SCH4U - Chemistry 12 (2024-25) - A

A. Introduction

Welcome to SCH4U!  We are going to start the course by exploring the fundamental building block of all matter - the atom.  All solids, liquids and gasses in the entire universe are made up of individual atoms, all of which share the same basic structure.  The atom itself is made up miniscule building blocks organized in a very specific way. This lesson will outline some of the important experiments that helped us understand the structure of the atom. You will remember from Grade 11, the atom is composed of 3 main building blocks – Protons (positive charge), Neutrons (no charge) and Electrons (negative charge).

The main lesson from this activity is that protons are concentrated in the tiny nucleus of an atom while electrons can be found outside the nucleus, with mostly empty space occupying the area between the two. It is important to remember that our understanding of the atom came through extensive experimentation and observation - 2 of the fundamental properties of all science. 

By the end of the next few lessons, you'll know how we came go from plum pudding to orbiting planets, to quantum mechanics. Here we go!

B. Name That Shape - The Game

Our knowledge of the structure of atoms has come a long way from earlier, simple models. Through experimentation and observation a very important scientist named Ernest Rutherford helped to advance our understanding of the structure of the atom.

C. Rutherford's Gold Foil Experiment Simulator

Early theories on the structure of the atom pictured atoms as blobs of positive charge with negatively charged electrons scattered throughout, this was known as the "Plum Pudding Model".  In 1911, Ernest Rutherford designed an experiment known as the "Gold Foil Experiment" to test if this model was correct. Your next task will be to try out a simulation of Rutherford's experiment to help you understand how his observations led to the advancement of the model of the atom.

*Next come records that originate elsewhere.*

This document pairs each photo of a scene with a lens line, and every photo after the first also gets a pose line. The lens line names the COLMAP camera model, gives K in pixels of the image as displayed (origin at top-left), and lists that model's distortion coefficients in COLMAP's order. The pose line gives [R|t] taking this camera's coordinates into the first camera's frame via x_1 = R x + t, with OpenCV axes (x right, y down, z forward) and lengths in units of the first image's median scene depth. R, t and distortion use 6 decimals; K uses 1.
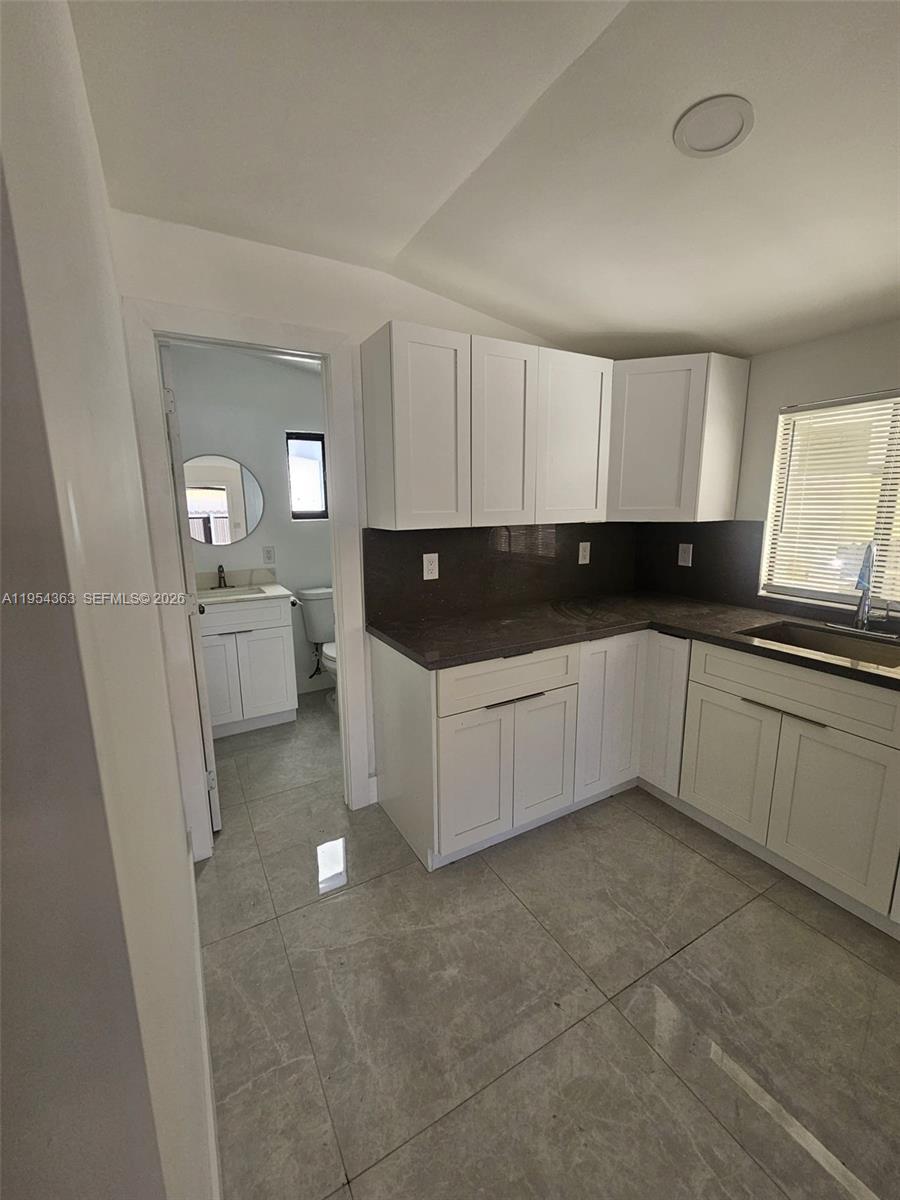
lens RADIAL K [[487.7, 0, 445.1], [0, 487.7, 595.1], [0, 0, 1]] dist [-0.000909, -0.001104]
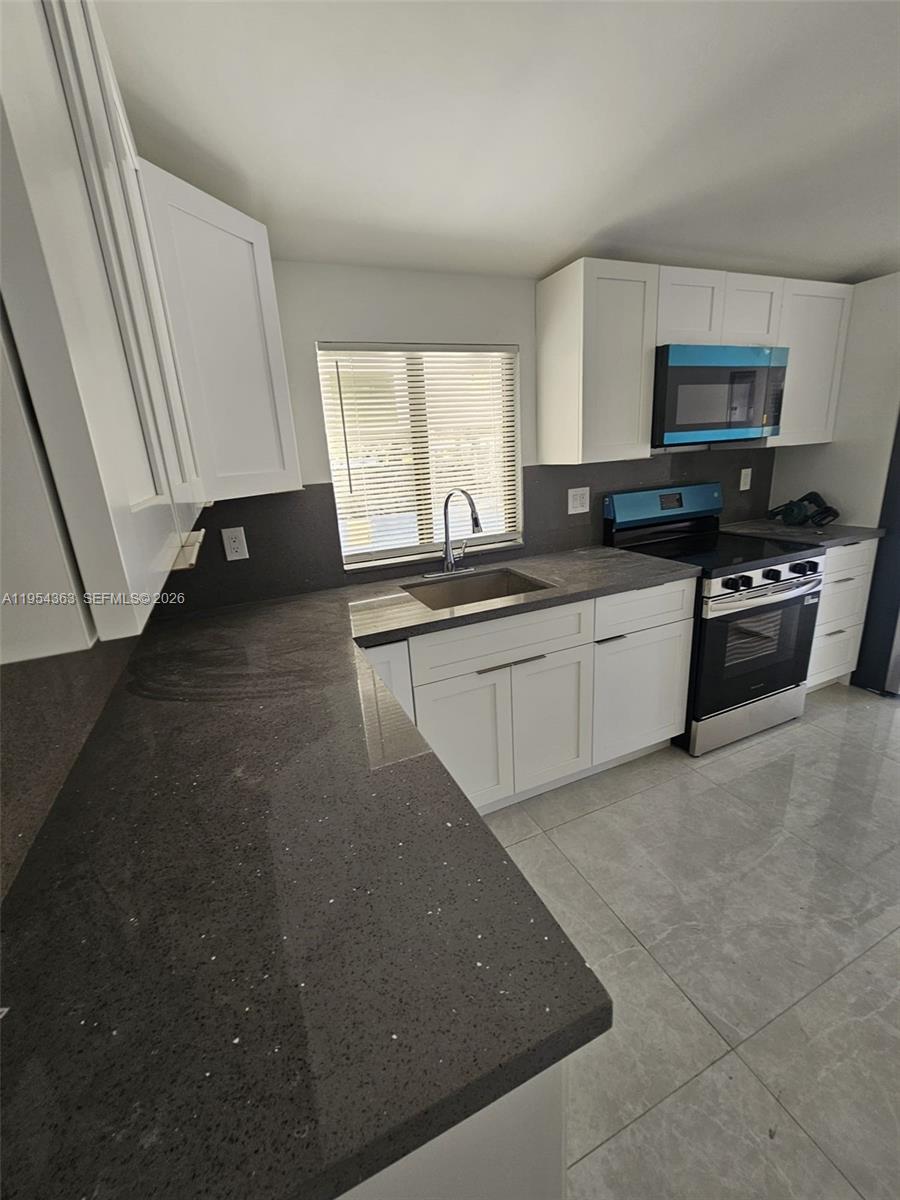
lens RADIAL K [[487.7, 0, 445.1], [0, 487.7, 595.1], [0, 0, 1]] dist [-0.000909, -0.001104]
pose [[0.102747, -0.273540, 0.956357, -0.201415], [0.246314, 0.938499, 0.241970, -0.143090], [-0.963728, 0.210703, 0.163805, 0.821812]]
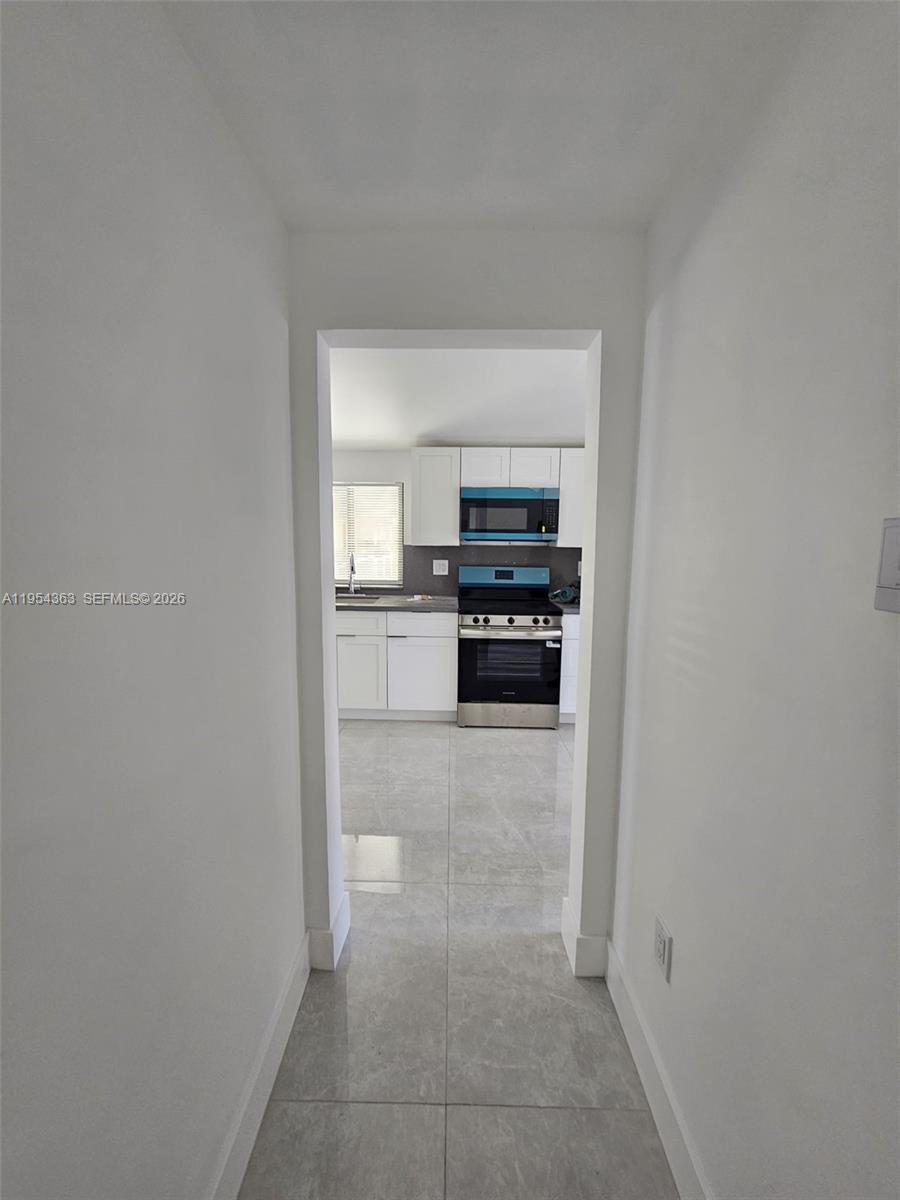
lens RADIAL K [[487.7, 0, 445.1], [0, 487.7, 595.1], [0, 0, 1]] dist [-0.000909, -0.001104]
pose [[0.499957, -0.090386, 0.861321, -0.712764], [0.142424, 0.989579, 0.021175, 0.082637], [-0.854259, 0.112087, 0.507620, -0.380471]]
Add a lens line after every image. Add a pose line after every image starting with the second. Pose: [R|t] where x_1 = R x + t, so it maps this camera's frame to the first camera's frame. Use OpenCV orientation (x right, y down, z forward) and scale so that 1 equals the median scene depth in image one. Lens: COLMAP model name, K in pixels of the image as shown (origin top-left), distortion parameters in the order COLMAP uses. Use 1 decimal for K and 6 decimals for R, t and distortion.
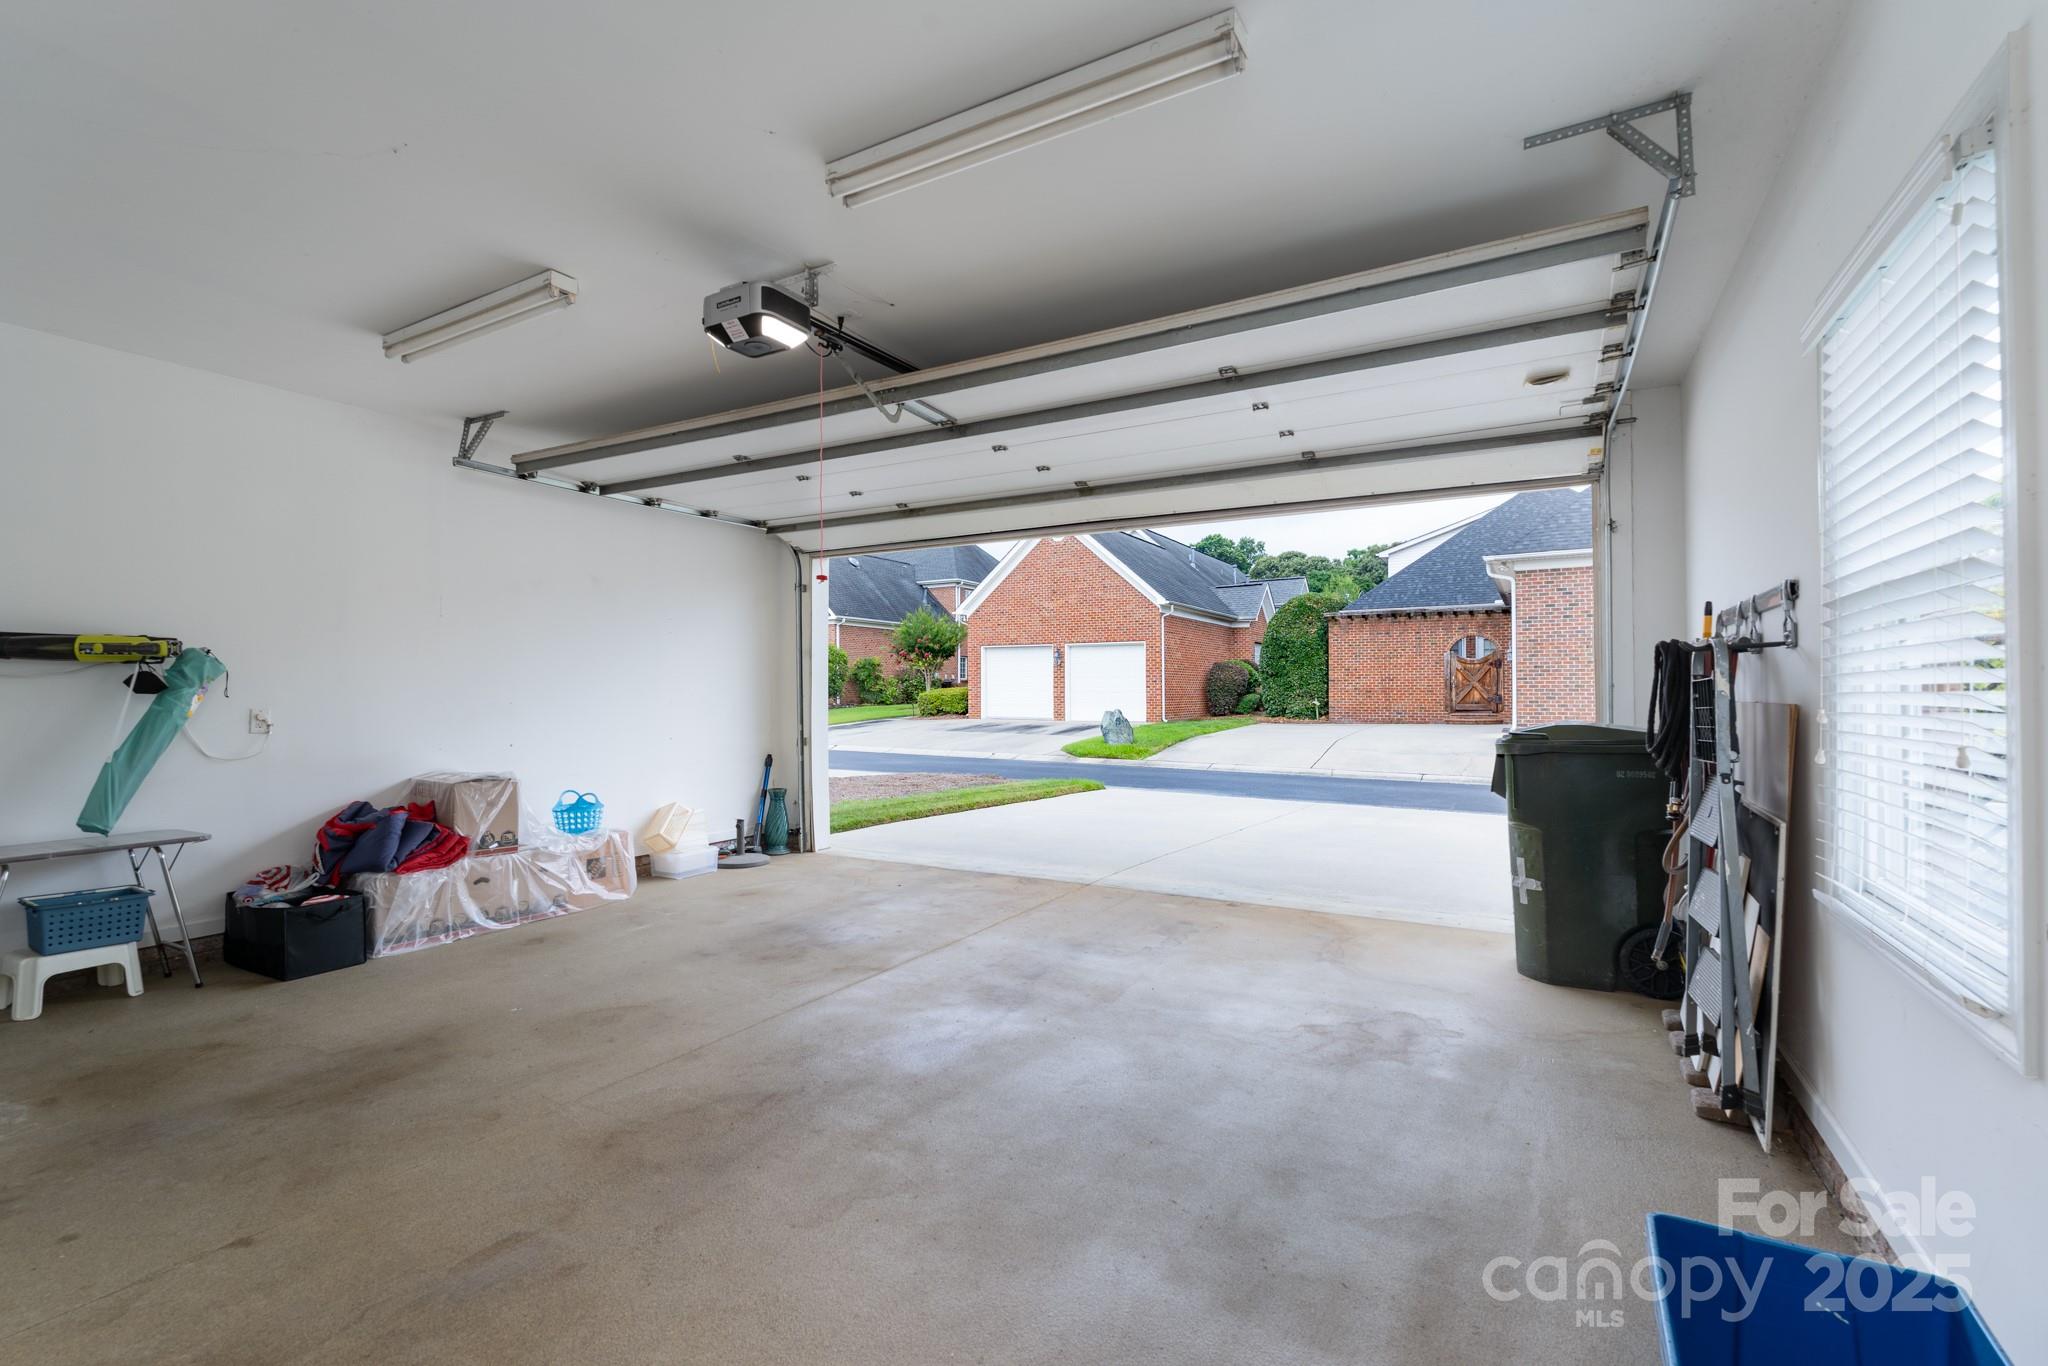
lens RADIAL K [[911.1, 0, 1025.2], [0, 911.1, 685.8], [0, 0, 1]] dist [-0.005607, -0.000262]
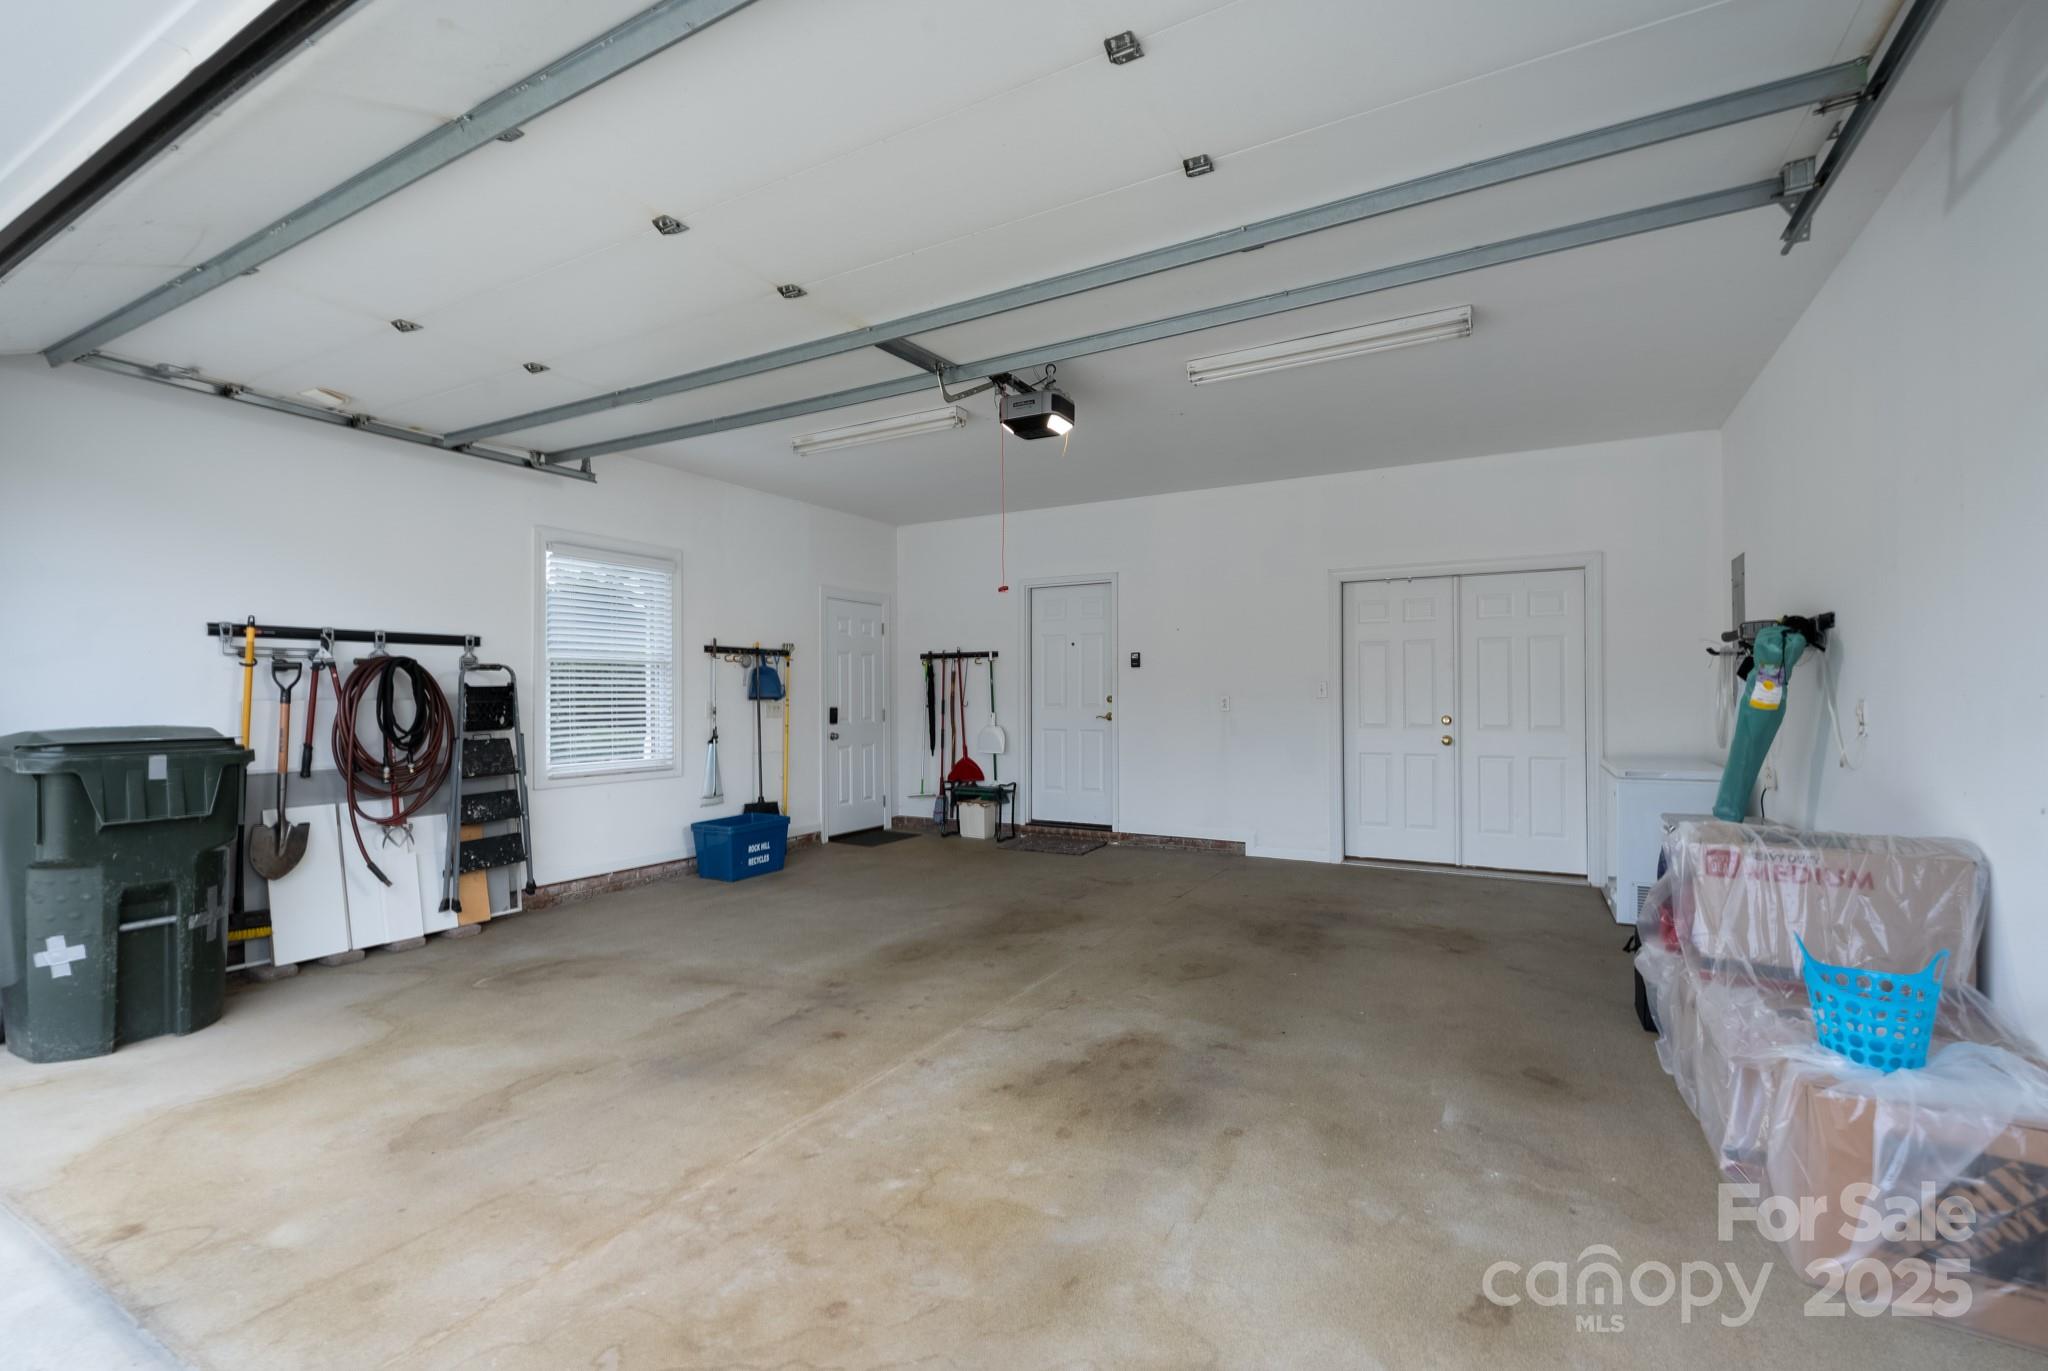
lens RADIAL K [[911.1, 0, 1016.7], [0, 911.1, 686.5], [0, 0, 1]] dist [-0.005607, -0.000262]
pose [[-0.999938, 0.009611, -0.005675, -0.225353], [0.009657, 0.999920, -0.008166, 0.018424], [0.005596, -0.008220, -0.999951, 2.075444]]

For this task you will need the following:

1. Open this file , and follow the instructions included.
2. Click here to open the Rutherford Gold Foil Experiment Simulator to begin the simulation.
3. Answers to the handout can be found in the check up time section of this lesson.

D. Rutherford's Gold Foil Experiment: Explanation

In 1911, the generally accepted model of the atom pictured it as a blob of positive charge with negatively charged electrons scattered throughout.  Ernest Rutherford designed an experiment to test this theory.  In his experiment, a beam of positively charged alpha particles was fired at a thin sheet of gold foil. Alpha particles are positively charged, extremely tiny particles, made up of just 2 protons and 2 electrons and the gold foil was made up of gold atoms bound to each other. By observing the path of the positively charged alpha particles as they passed through the gold foil, Rutherford believed he could uncover the mystery of the atom's structure. His experiment was very similar to the game you played at the beginning of this lecture where you tried to determine the shape of an unknown object by observing how fired particles interacted with the unknown . A description of Rutherford's experiment follows:

Experimental Design: a stream of positively charged alpha particles are fired at a thin sheet of gold foil, the path of the alpha particles was observed by surrounding the apparatus with a surface that detects alpha particles. See the diagram below.

.Source: Kurzon (Own work) [CC-BY-SA-3.0 (http://creativecommons.org/licenses/by-sa/3.0)], via Wikimedia Commons

Hypothesis: If the plum pudding model is correct, positively charged Alpha particles should rip through the atoms of the gold foil like a bullet passing through paper, as you observed in the simulation above when you clicked on the "Plum Pudding Atom" tab.

Rutherford's Observations: Alpha particles were deflected in all directions when fired at a sheet of gold foil (as you saw in the simulation above when you clicked on the "Rutherford Atom" tab), others passed right through without breaking the foil at all.

Conclusions:

1. Some alpha particles were deflected because they were repelled by an area of dense positive charge within the gold atoms (the nucleus). This debunked the theory that atoms were made up of a uniform blob of positive charge.  
2. Some alpha particles passed right through the atoms of the gold foil because there were large areas of empty space within each atom, between the dense nucleus and the surrounding electrons.

 As a result of Rutherford's experiment, our picture of the atom evolved from:

to this  

The following animation further sums up Rutherford's gold foil experiment:

Source: CBSE Youtube

Test your knowledge:

Question 1-1B-1) Positively charged alpha particles were deflected when fired at the gold foil in Rutherford's experiment because:

a) The gold atoms are stronger than the alpha particles

b) The alpha particles were repelled by the electrons of the gold atoms

c) The alpha particles were repelled by the concentrated area of protons in the nucleus

d) The alpha particles were repelled by randomly scattered protons in the gold atoms

Click for answer 1-1B:1

E. Summary:

• Early models of the atom pictured them as blobs of positive charge with negatively charged electrons scattered throughout
• In Rutherford's experiment, positively charged alpha particles were deflected when passing through a thin sheet of gold foil
• Rutherford's experiment led to the understanding that the positive charge of an atom is concentrated in a tiny space at the center of the atom, known as the nucleus.